When I arrived at the Duke, the place was a mess. The outgoing manager made things easy for me by holding parties every night and telling everyone that a child was taking over the pub and they had a duty to manage the place for me. He also green-lighted drug taking on the premises and other things, just to boost business for me when I arrived. Please read those sentences with dripping sarcasm. The man was an idiot who felt insecure and thought that his legacy was to make my life hell. Pubs are not places of constant partying, they are real businesses with profit and loss sheets, and they are expected to make a profit.
The outgoing manager had destroyed the pub’s community and I was left to pick up the unprofitable pieces.
After I cleared out the drugs and barred 76 people in the first week, things got a little quiet in the pub. The community did not like that I was acting with my own mind, they were supposed to be the bosses. How dare I come in and assert my authority and ban people for taking drugs. Word of Mouth was killing the business. I was in the possession of a public house that had no customers until 9pm of an evening. The brewery were on my case, I was costing them money, I had no idea what to do or how to do it and I was stressed.
And there’s nothing like whacking a few balls to alleviate stress so I ordered in a pinball machine. The pinball machine cost £70 a week to rent and I was only spending £20 a week, I was making a loss there too. I played for 9 hours a day, every day until the brewery ordered me out of the pub and into the competition. I had to tour the other pubs and assess what they were doing, an inspection. I had to have lunch, try the beer and write a report on each outlet. Then my boss would come down and analyse the data with me…
So I trundled around Chiswick visiting pubs, and I discovered that most of them had pinball machines and a core group of men who played every lunchtime.
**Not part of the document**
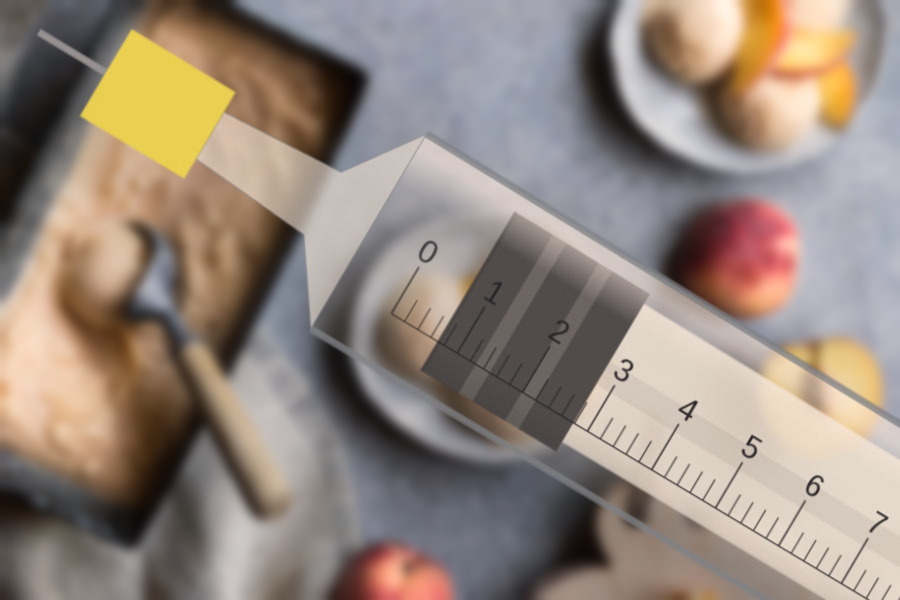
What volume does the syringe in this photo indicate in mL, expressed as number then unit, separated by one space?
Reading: 0.7 mL
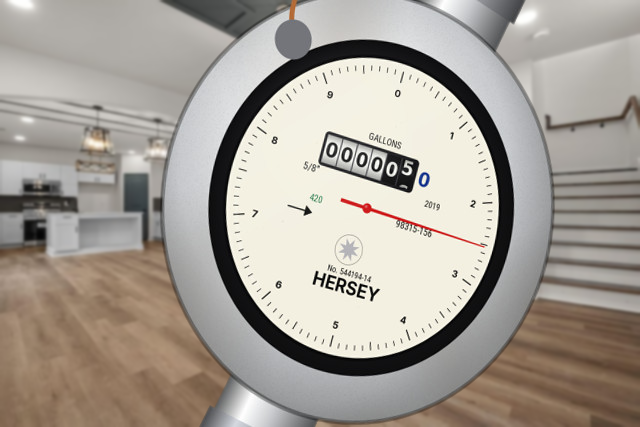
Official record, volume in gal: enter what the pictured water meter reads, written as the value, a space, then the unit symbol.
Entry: 52.5 gal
I’m a reasonably good player, so I left a high score on every single machine in every pub I visited. In one, I was the top of the leaderboard by 100,000 points and it seemed like no one could touch that score. After visiting the pubs I went back to mine to write the reports. No computers back then, it was all handwritten and then typed up. And as I sat in the corner writing I noticed that I was starting to get a steady trickle of lunchtime visitors. They had lunch and played pinball and they were determined to get my name off of the leaderboard. When they couldn’t do it of a lunchtime, they bought their partners back and tried again in the evening.
They had seen my SA initials at the top of the leaderboards on all the machines in town. They asked the bar staff who they belonged to and they slowly worked out where to find me. They were coming to show me how to play, and they were going to remove my initials off of all the leaderboards come hell or highwater.
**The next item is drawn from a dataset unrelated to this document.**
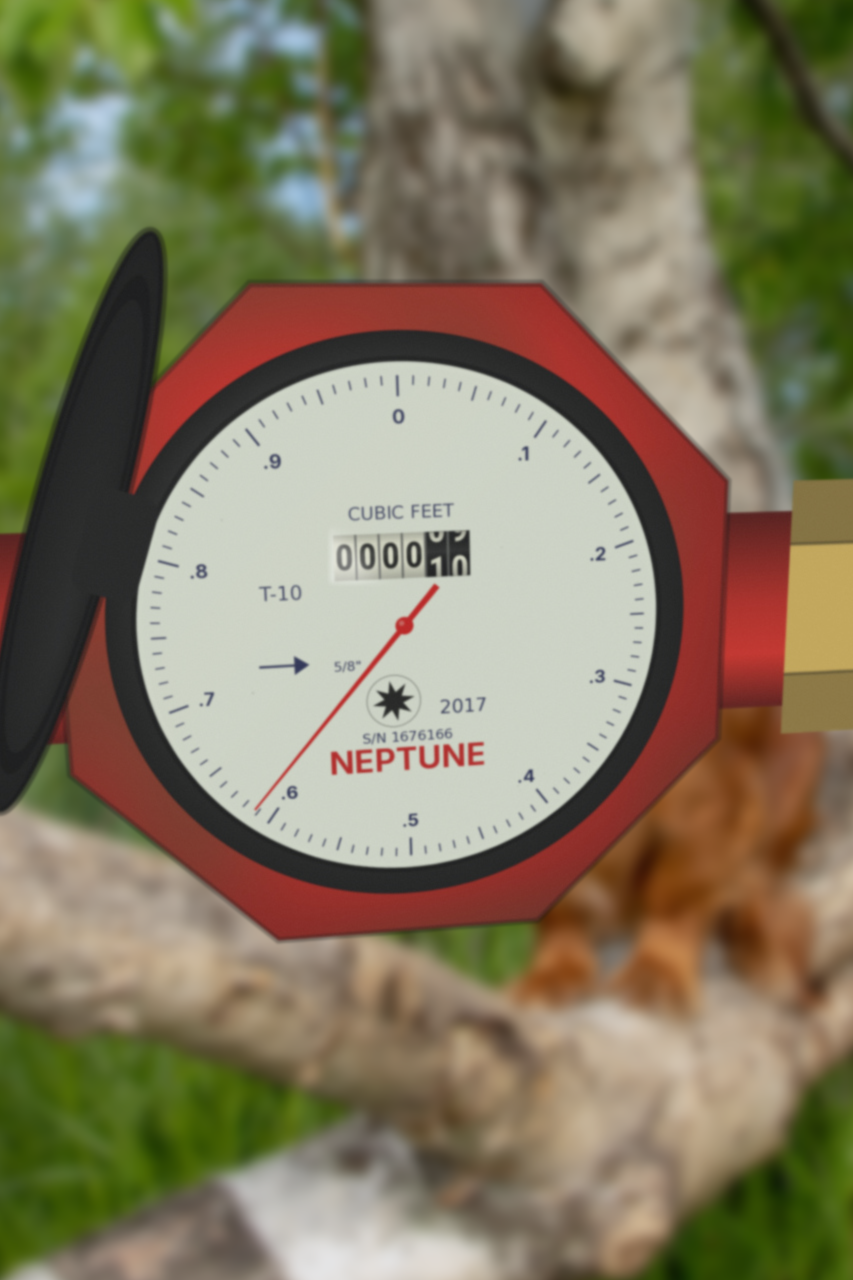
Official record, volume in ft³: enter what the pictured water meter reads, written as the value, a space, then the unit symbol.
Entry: 9.61 ft³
Those pinball machines were my word of mouth, they told everyone who I was at every opportunity with my initials and score flashing up every time a game wasn’t being played.
The makers of pinball machines decided the best advocates for their machines would be the players. Advertising would only go so far, word of mouth would be better and by publicising the player’s scores people would talk about the scores and the players, and by default they would talk about machines themselves.
The brewery was pleased. My Pinball machine that didn’t cover it’s rental cost was now taking in £700 a week. I had a lunchtime trade and I was seen as a highly competitive pinball player rather than a landlady. And whilst they struggled to beat me at pinball they discovered I couldn’t play pool, arm wrestle or sing karaoke…
And my pub had a community again, the word of mouth was no longer about drugs but about pinball scores…
And I remained a rarely beaten champion until my eldest daughter was born. I ran out of time to practice but by then it didn’t matter.